§ **Problem to work on**: Convert the stretch from the start of the records through the line containing "v(73.54, 48.54) *" into a numbered list, including both ends and omitting any blank lines.

§ **Exercise data**:

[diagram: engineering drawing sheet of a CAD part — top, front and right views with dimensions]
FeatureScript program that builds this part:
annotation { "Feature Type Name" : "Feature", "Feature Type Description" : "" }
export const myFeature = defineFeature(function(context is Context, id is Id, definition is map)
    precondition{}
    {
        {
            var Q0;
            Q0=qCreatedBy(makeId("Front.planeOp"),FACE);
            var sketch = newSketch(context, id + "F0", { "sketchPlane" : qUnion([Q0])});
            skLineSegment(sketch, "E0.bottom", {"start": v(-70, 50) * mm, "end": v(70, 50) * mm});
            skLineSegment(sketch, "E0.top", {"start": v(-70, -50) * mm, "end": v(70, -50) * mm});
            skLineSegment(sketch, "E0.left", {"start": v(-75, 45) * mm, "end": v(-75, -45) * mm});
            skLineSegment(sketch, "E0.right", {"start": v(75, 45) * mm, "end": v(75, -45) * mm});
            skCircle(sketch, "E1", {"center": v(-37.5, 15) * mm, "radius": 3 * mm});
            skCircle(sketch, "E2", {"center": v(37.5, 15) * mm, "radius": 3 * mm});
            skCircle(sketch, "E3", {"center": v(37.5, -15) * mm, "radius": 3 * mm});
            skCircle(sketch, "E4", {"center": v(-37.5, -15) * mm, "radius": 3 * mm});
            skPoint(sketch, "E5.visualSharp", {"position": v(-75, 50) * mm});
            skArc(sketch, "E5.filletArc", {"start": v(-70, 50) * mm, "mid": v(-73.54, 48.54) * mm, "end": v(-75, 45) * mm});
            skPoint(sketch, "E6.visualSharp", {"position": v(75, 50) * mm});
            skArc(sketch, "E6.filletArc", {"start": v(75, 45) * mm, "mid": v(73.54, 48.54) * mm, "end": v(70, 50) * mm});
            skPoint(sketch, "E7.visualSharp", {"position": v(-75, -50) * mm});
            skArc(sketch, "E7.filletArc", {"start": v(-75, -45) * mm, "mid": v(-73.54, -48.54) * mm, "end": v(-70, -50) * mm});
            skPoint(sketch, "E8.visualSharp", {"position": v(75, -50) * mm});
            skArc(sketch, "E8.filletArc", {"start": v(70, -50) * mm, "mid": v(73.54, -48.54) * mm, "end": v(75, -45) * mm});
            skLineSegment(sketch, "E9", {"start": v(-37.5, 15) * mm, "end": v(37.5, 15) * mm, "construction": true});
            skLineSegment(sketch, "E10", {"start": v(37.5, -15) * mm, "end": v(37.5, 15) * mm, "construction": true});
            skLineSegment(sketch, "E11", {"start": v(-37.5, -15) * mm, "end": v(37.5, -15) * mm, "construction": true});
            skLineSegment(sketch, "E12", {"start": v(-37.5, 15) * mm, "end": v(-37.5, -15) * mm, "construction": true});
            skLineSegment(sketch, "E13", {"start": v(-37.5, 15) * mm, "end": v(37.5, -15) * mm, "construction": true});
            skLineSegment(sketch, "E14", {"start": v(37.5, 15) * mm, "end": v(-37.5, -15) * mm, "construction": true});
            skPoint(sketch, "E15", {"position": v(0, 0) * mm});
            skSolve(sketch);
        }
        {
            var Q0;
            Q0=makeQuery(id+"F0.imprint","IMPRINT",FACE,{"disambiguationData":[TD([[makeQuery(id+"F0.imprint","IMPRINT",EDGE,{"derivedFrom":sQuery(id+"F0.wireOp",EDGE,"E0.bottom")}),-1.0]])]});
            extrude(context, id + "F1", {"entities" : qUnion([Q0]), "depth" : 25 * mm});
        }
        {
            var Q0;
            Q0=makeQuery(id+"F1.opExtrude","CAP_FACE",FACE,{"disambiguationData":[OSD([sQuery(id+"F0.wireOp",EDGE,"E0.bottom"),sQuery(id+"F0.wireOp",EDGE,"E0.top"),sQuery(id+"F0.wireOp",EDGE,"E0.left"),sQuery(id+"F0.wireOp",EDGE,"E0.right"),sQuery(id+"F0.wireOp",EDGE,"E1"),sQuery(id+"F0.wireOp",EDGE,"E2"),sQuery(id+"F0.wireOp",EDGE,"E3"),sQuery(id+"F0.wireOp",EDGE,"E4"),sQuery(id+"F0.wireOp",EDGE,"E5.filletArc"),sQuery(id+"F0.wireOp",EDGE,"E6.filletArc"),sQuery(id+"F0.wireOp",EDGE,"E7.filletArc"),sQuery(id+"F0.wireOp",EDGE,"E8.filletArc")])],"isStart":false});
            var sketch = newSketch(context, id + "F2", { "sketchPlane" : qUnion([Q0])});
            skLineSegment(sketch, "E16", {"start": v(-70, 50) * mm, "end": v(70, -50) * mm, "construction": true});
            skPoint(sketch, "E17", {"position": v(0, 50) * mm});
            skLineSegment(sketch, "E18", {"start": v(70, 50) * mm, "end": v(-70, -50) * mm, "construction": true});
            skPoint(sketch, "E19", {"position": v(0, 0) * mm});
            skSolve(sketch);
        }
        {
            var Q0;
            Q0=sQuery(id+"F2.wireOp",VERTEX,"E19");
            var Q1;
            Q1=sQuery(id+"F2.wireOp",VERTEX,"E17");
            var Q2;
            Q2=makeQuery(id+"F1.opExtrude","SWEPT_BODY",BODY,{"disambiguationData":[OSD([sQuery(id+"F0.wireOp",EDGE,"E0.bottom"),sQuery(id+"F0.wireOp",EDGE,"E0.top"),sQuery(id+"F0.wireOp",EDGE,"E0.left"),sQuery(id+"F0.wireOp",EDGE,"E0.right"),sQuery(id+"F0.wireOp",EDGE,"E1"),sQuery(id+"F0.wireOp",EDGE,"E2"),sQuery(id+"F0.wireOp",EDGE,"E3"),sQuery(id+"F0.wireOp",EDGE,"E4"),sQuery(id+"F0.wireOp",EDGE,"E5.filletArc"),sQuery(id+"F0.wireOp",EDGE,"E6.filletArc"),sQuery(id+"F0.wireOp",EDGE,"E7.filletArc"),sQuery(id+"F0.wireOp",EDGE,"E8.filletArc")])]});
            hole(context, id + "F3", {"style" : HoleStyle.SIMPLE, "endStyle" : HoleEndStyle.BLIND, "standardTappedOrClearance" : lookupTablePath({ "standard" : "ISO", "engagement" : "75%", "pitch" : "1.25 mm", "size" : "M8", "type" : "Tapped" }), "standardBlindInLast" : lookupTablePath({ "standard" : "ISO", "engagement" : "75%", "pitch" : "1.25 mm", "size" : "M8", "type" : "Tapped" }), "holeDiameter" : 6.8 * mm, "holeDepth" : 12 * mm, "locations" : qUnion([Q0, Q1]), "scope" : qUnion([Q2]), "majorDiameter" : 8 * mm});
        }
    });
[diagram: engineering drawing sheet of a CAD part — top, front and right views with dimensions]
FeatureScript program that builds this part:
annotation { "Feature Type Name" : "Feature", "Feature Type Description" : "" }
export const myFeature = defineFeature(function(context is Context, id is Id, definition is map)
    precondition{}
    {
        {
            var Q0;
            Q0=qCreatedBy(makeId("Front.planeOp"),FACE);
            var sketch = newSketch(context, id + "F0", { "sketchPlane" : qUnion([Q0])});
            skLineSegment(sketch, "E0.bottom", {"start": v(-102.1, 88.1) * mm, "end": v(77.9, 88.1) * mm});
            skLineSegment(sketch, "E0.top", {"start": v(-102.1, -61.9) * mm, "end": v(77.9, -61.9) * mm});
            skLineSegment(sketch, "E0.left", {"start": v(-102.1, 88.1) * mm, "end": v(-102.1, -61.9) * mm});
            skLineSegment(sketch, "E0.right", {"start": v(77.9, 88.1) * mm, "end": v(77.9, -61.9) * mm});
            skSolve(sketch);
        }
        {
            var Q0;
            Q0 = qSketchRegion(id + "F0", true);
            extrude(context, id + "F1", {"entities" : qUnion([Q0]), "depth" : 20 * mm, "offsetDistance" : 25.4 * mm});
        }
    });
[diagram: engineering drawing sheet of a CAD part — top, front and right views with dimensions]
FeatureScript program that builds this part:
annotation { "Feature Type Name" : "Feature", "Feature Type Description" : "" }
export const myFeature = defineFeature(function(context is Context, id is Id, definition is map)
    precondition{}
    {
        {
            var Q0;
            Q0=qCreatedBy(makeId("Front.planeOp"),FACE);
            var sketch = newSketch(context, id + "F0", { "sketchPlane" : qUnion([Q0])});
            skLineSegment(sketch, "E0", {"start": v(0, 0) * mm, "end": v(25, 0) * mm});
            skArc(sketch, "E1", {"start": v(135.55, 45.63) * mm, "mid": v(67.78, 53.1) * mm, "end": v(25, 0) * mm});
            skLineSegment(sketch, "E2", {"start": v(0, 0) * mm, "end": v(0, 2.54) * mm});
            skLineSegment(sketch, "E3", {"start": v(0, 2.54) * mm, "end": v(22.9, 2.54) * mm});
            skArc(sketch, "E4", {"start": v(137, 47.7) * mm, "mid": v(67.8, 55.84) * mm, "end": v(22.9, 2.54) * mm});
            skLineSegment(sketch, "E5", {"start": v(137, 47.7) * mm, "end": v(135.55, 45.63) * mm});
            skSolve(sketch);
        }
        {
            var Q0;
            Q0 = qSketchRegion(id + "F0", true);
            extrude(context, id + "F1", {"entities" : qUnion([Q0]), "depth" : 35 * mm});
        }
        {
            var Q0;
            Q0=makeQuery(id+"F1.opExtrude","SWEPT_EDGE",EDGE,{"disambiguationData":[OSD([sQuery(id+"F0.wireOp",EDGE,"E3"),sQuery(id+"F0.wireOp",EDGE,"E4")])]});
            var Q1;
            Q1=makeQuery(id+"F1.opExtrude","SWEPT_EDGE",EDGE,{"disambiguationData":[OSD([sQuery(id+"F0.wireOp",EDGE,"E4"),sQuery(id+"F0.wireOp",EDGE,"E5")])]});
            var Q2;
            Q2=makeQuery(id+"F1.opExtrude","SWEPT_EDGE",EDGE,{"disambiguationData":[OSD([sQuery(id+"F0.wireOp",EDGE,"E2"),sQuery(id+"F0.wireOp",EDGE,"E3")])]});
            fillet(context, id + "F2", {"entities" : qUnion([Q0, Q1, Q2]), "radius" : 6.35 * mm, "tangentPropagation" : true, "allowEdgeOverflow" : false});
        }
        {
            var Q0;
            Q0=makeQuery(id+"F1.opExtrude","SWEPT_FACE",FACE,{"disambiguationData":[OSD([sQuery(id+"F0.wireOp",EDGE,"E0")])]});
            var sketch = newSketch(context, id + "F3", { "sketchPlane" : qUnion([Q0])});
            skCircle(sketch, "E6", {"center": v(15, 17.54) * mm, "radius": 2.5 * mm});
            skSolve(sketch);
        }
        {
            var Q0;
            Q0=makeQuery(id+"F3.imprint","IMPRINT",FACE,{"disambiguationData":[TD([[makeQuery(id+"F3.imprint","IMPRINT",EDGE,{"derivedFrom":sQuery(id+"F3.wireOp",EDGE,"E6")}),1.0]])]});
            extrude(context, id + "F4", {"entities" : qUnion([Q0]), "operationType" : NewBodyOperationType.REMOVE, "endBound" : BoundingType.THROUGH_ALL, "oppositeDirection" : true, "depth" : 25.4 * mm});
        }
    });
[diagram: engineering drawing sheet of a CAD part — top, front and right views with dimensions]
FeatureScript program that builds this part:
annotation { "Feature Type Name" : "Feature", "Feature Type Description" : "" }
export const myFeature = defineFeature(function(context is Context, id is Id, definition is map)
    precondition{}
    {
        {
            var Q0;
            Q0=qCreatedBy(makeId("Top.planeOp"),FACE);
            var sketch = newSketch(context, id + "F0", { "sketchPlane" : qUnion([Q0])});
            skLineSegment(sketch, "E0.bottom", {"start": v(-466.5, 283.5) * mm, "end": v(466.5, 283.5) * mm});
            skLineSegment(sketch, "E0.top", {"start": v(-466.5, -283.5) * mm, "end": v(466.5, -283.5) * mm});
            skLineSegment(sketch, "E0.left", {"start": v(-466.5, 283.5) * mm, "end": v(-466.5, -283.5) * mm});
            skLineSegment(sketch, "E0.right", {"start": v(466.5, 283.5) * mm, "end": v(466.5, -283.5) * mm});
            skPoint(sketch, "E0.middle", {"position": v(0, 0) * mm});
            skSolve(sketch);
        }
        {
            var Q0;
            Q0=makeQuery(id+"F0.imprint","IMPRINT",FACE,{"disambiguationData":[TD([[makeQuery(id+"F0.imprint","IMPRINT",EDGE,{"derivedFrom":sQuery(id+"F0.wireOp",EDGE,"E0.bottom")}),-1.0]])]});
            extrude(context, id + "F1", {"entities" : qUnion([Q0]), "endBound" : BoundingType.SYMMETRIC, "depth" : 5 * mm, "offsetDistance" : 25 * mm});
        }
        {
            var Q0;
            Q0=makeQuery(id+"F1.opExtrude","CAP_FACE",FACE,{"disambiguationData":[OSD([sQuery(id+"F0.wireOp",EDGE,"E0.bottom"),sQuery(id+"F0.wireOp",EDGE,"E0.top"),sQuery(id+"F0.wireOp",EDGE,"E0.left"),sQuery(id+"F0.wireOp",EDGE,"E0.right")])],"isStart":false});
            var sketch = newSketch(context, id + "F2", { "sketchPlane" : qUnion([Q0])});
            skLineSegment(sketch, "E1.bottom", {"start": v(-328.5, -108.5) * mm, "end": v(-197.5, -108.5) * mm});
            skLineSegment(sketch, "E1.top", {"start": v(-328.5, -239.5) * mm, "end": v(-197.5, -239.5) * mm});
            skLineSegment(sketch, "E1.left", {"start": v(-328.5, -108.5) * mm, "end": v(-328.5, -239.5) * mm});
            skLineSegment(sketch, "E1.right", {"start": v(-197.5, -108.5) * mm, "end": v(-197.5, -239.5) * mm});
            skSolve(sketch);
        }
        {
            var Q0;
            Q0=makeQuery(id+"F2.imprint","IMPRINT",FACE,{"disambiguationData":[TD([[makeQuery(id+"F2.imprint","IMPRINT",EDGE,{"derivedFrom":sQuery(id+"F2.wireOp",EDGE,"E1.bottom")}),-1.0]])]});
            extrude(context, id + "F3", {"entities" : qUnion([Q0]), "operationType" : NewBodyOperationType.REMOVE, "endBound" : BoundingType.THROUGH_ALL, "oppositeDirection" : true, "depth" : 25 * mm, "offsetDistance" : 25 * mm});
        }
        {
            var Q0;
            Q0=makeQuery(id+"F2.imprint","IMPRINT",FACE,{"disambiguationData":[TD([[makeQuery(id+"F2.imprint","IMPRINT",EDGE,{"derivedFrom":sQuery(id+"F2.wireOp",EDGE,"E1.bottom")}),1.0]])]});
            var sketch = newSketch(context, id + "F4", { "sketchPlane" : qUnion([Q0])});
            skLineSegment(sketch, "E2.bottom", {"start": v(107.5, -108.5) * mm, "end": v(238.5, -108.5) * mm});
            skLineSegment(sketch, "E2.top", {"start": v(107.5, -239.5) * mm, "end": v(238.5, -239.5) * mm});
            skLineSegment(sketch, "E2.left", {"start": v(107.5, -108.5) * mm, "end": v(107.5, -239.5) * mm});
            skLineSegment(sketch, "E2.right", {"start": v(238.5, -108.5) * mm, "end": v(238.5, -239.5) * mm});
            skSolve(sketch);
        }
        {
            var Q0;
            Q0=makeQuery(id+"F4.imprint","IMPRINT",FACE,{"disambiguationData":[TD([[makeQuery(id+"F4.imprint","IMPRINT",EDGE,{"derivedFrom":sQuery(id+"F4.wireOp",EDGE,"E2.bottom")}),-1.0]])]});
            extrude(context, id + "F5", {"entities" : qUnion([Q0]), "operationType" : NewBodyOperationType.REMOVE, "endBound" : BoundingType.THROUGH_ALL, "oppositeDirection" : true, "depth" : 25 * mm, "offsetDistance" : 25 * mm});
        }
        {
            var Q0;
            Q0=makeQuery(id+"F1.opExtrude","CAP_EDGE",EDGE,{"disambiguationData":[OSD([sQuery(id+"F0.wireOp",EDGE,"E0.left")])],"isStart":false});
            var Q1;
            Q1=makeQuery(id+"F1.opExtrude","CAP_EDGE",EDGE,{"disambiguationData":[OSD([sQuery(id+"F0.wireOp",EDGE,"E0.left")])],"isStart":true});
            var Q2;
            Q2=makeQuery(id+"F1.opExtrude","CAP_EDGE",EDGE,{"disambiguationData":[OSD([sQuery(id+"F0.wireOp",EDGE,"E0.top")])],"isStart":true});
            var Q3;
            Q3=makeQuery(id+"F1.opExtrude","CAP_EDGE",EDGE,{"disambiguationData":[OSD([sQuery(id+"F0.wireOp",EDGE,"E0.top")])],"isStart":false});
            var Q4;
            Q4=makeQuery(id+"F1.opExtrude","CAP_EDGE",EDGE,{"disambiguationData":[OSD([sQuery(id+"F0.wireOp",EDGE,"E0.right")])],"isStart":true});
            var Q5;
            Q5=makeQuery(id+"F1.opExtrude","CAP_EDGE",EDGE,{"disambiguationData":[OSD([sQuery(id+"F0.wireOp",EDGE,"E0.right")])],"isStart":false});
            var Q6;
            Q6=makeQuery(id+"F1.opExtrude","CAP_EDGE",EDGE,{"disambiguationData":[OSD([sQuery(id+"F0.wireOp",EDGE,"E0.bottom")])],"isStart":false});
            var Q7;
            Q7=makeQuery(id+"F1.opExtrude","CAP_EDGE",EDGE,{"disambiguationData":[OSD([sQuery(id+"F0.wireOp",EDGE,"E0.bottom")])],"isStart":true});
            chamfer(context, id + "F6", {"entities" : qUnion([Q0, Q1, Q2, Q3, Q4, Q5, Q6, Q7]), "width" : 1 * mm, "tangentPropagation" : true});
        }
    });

§ **Task output**:
1. [diagram: engineering drawing sheet of a CAD part — top, front and right views with dimensions]
2. FeatureScript program that builds this part:
3. annotation { "Feature Type Name" : "Feature", "Feature Type Description" : "" }
4. export const myFeature = defineFeature(function(context is Context, id is Id, definition is map)
5.     precondition{}
6.     {
7.         {
8.             var Q0;
9.             Q0=qCreatedBy(makeId("Front.planeOp"),FACE);
10.             var sketch = newSketch(context, id + "F0", { "sketchPlane" : qUnion([Q0])});
11.             skLineSegment(sketch, "E0.bottom", {"start": v(-70, 50) * mm, "end": v(70, 50) * mm});
12.             skLineSegment(sketch, "E0.top", {"start": v(-70, -50) * mm, "end": v(70, -50) * mm});
13.             skLineSegment(sketch, "E0.left", {"start": v(-75, 45) * mm, "end": v(-75, -45) * mm});
14.             skLineSegment(sketch, "E0.right", {"start": v(75, 45) * mm, "end": v(75, -45) * mm});
15.             skCircle(sketch, "E1", {"center": v(-37.5, 15) * mm, "radius": 3 * mm});
16.             skCircle(sketch, "E2", {"center": v(37.5, 15) * mm, "radius": 3 * mm});
17.             skCircle(sketch, "E3", {"center": v(37.5, -15) * mm, "radius": 3 * mm});
18.             skCircle(sketch, "E4", {"center": v(-37.5, -15) * mm, "radius": 3 * mm});
19.             skPoint(sketch, "E5.visualSharp", {"position": v(-75, 50) * mm});
20.             skArc(sketch, "E5.filletArc", {"start": v(-70, 50) * mm, "mid": v(-73.54, 48.54) * mm, "end": v(-75, 45) * mm});
21.             skPoint(sketch, "E6.visualSharp", {"position": v(75, 50) * mm});
22.             skArc(sketch, "E6.filletArc", {"start": v(75, 45) * mm, "mid": v(73.54, 48.54) * mm, "end": v(70, 50) * mm});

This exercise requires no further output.